19. I have considered the possible effect of section 4.1.47(1) which is:-
"(1) If an appeal…is started under Division 8 the development must not be started until the appeal is decided or withdrawn."
It is not easy to apply that provision to an appeal about conditions but in any event it seems to me to be of peripheral importance and it was not argued before me. The central points before me are when Mr Finnigan received his developmental approval and whether the enforcement notice properly sets out the requisite particulars. Similarly I have not received any assistance from section 4.3.1 which forbids starting assessable development without a development permit or section 4.3.3 which forbids the contravention of a development approval including any conditions in the approval.
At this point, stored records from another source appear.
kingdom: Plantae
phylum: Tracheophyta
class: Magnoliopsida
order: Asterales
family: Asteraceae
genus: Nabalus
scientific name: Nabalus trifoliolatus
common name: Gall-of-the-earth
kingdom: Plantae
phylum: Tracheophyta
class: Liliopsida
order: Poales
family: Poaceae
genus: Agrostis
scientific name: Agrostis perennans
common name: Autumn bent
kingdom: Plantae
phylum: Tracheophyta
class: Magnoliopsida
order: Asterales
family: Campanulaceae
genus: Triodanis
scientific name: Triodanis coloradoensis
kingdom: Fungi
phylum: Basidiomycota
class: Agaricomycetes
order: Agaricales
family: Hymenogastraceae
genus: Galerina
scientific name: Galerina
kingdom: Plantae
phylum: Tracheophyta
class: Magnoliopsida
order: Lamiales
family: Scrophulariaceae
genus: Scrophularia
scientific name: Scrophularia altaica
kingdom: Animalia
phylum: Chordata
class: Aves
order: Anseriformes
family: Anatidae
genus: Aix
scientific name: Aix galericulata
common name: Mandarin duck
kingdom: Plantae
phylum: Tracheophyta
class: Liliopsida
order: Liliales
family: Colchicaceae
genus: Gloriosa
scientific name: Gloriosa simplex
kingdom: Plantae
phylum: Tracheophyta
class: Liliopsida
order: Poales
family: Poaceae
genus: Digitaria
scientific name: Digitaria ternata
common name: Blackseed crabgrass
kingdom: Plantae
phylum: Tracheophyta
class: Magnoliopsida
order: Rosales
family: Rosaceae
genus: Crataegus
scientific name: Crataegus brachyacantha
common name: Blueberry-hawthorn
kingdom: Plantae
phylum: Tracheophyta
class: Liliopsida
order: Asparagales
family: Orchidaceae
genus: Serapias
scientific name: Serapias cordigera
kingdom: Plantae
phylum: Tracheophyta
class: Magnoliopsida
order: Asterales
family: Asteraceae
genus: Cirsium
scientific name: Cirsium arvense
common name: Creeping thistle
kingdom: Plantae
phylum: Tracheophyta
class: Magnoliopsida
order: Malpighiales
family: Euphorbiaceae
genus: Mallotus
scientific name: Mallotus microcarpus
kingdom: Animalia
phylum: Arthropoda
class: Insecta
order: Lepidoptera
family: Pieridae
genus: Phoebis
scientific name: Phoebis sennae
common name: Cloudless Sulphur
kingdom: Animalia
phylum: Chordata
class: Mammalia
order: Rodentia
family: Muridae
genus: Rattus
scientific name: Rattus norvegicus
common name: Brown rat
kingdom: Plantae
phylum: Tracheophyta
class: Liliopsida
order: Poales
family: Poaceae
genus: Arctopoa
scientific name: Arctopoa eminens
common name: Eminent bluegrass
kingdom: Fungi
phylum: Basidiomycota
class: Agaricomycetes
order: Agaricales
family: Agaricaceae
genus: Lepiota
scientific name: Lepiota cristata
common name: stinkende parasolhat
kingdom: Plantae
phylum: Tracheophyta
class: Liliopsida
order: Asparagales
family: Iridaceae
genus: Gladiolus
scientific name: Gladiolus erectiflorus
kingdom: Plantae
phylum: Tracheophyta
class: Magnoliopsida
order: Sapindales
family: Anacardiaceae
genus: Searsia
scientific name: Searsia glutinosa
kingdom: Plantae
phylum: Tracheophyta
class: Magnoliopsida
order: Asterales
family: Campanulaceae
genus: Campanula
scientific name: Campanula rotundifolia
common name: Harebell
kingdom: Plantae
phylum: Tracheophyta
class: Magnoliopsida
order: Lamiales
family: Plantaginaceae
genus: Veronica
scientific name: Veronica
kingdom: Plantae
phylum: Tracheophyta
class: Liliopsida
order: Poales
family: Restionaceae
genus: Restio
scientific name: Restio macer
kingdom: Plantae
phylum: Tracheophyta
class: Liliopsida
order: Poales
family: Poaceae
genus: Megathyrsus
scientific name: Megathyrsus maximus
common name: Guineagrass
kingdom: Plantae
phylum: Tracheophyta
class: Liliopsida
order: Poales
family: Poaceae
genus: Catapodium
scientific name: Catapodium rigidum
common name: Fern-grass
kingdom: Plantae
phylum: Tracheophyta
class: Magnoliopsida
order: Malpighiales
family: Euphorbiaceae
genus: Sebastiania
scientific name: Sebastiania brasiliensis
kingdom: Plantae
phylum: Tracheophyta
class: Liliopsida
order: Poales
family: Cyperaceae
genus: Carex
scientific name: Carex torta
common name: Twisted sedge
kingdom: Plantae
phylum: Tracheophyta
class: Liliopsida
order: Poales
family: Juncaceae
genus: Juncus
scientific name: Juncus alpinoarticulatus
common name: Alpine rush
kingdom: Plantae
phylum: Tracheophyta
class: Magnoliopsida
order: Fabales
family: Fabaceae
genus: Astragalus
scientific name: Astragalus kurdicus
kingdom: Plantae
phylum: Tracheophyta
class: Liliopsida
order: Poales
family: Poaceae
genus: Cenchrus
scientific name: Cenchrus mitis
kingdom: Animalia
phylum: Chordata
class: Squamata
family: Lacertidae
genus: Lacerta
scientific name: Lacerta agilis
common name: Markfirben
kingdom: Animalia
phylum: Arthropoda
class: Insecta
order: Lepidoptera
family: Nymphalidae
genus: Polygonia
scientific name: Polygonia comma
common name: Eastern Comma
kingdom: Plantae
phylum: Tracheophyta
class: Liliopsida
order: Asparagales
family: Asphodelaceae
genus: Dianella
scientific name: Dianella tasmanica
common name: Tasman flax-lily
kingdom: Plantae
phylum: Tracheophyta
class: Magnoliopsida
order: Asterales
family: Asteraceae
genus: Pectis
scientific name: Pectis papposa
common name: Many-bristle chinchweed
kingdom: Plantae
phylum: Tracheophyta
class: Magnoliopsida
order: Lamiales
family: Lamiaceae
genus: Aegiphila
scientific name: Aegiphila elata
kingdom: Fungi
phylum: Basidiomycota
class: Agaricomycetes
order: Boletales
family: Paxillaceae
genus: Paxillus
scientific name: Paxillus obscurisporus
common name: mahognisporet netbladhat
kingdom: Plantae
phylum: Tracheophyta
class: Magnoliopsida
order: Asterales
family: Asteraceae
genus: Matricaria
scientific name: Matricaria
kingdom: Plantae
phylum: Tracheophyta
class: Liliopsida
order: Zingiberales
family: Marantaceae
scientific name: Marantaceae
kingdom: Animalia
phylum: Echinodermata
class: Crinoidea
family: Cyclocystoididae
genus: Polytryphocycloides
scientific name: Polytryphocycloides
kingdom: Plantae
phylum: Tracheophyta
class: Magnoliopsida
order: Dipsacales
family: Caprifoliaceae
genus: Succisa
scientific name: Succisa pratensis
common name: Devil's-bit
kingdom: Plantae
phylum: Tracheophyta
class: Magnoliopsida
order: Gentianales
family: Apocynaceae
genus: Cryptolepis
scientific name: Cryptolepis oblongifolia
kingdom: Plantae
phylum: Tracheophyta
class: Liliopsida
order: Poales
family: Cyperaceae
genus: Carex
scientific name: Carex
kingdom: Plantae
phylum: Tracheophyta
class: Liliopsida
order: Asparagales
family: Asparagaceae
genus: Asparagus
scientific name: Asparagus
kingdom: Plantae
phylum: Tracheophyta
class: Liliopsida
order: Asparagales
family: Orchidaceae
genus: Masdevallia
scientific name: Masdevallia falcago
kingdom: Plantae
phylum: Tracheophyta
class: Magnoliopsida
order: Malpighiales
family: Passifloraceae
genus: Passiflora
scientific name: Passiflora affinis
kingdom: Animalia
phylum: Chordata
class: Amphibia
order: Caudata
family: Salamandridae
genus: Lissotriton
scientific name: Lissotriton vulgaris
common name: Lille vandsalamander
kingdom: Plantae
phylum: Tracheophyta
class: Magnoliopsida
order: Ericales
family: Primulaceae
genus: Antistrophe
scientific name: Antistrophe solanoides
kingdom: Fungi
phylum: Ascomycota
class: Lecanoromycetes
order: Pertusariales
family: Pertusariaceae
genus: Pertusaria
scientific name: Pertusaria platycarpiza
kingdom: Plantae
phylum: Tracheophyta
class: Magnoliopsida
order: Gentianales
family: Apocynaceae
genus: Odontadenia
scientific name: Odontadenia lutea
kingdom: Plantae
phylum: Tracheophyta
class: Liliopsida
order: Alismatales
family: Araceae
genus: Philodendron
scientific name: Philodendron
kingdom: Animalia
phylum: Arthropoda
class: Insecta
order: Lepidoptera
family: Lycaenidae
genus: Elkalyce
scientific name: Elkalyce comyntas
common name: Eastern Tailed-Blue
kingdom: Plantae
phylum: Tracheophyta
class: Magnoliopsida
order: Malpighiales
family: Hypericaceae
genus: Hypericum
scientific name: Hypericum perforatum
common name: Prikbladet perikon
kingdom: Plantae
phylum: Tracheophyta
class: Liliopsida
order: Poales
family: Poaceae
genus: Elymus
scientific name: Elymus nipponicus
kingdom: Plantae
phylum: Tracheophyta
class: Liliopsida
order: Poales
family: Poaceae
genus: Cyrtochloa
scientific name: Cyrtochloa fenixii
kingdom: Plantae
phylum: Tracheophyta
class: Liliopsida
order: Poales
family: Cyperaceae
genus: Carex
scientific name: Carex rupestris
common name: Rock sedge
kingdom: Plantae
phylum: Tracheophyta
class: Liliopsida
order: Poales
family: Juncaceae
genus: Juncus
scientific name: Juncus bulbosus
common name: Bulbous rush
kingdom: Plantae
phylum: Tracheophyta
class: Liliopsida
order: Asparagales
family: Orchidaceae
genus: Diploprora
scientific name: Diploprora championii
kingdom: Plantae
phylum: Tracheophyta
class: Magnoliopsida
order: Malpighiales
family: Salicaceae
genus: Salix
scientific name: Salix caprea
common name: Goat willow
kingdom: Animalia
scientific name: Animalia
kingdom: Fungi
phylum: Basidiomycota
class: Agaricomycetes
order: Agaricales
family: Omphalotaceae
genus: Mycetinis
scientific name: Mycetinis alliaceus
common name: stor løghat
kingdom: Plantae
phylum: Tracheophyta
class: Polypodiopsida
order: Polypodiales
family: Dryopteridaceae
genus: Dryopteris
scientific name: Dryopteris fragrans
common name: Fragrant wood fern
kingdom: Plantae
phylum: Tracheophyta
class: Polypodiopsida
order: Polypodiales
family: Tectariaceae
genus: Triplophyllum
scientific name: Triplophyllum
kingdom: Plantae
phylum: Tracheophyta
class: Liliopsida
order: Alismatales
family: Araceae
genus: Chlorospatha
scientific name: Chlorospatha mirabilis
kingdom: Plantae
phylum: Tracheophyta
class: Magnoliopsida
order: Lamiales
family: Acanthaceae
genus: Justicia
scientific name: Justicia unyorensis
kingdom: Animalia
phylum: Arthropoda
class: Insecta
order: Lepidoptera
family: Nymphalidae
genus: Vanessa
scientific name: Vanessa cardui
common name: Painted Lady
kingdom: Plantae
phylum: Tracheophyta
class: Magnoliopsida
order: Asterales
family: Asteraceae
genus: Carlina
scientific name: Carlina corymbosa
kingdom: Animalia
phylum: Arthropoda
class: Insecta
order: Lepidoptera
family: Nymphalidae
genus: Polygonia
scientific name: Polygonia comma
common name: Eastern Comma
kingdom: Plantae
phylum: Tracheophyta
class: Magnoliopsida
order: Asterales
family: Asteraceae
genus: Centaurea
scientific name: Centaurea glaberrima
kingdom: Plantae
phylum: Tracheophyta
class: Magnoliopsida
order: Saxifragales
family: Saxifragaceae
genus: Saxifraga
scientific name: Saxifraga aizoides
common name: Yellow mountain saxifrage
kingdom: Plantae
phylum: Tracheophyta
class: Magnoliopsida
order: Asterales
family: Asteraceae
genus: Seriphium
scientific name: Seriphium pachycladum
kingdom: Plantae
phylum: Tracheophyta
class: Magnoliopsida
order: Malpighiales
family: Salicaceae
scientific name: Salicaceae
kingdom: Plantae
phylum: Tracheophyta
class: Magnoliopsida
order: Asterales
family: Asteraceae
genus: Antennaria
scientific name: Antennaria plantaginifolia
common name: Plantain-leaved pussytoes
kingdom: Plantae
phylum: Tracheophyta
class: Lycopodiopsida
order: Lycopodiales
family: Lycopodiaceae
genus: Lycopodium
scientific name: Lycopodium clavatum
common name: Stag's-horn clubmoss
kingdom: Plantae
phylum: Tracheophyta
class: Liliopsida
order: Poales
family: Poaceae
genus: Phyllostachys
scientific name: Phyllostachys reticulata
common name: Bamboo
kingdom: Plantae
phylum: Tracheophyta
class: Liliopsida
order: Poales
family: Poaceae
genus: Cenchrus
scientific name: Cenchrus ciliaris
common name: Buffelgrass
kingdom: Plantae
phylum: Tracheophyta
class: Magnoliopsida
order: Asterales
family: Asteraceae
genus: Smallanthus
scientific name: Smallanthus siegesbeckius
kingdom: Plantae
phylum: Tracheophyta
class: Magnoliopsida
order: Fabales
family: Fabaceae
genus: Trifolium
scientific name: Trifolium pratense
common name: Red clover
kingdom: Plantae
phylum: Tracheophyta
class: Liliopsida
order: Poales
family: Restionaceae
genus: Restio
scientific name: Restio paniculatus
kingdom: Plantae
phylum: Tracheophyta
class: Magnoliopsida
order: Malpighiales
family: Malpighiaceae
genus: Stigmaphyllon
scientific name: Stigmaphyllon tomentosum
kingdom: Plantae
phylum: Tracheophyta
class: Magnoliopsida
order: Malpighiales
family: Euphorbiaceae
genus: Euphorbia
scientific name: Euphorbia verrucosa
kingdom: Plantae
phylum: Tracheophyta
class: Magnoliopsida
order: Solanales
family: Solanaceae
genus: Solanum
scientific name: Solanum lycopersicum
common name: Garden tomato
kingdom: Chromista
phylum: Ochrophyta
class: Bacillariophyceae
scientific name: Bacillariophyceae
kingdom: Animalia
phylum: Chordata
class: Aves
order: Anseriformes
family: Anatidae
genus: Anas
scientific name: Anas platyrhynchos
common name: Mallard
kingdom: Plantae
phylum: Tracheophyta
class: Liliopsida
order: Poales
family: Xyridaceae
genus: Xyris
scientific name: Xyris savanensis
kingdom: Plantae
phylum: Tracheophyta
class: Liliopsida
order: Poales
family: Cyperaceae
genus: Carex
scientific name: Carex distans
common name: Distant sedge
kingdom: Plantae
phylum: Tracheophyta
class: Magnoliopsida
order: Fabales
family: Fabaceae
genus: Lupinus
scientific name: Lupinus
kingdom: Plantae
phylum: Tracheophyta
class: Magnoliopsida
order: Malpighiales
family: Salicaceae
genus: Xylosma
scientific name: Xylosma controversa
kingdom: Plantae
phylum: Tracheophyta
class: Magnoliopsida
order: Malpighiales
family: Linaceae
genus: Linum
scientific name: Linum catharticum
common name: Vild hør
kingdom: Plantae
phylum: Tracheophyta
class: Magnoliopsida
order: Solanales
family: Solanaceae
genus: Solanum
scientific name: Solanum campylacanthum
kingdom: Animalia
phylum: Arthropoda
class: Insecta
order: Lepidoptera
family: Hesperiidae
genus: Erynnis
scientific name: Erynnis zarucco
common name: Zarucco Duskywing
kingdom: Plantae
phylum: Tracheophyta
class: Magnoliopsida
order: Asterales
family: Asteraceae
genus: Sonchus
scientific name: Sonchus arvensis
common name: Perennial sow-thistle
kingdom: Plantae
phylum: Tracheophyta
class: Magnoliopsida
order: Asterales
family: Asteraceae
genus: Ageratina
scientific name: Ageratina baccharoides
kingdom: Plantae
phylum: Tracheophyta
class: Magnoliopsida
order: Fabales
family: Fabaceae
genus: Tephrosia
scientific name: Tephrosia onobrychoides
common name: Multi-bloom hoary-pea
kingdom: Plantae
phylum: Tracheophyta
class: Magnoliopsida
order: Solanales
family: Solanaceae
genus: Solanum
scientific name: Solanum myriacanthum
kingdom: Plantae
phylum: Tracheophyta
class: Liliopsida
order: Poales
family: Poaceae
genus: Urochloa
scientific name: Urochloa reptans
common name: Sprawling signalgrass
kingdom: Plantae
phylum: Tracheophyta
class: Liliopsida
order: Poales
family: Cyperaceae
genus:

20. While Mr Finnigan who appeared on his own behalf and who is not a lawyer did not, at least to my understanding, argue the critical point, I have taken the notice of appeal which was settled by lawyers clearly to raise it.
21. The Council was highly critical of what it considered to be Mr Finnigan's delaying tactics which have had the effect that for a considerable time his business has, it was submitted, been carried on in breach of the town plan. I note that there was some nine months' delay by the Council between the commencement of the business and the giving of a show cause notice. The application by Mr Finnigan for material change of use was lodged within three months of the show cause notice which, while not prompt, was not very dilatory. The Council's decision on the application took about three months.
22. The real delay was between the institution of the conditions appeal in May 2001 and its withdrawal in July 2002. That seems lengthy but I was not made aware that Mr Finnigan's representatives had employed any of the delaying tactics sometimes encountered in these proceedings, nor was I told of any serious application by the Council to the Court to bring on the appeal with expedition. I would think it highly likely that an application by the Council for a speedy hearing based on the continuing use of premises in alleged breach of conditions of a development permit would have been likely to succeed. Thus if there was inordinate delay, so far as I know each party acquiesced in it and is equally at fault.
23. I allow the appeal and set aside the enforcement notice.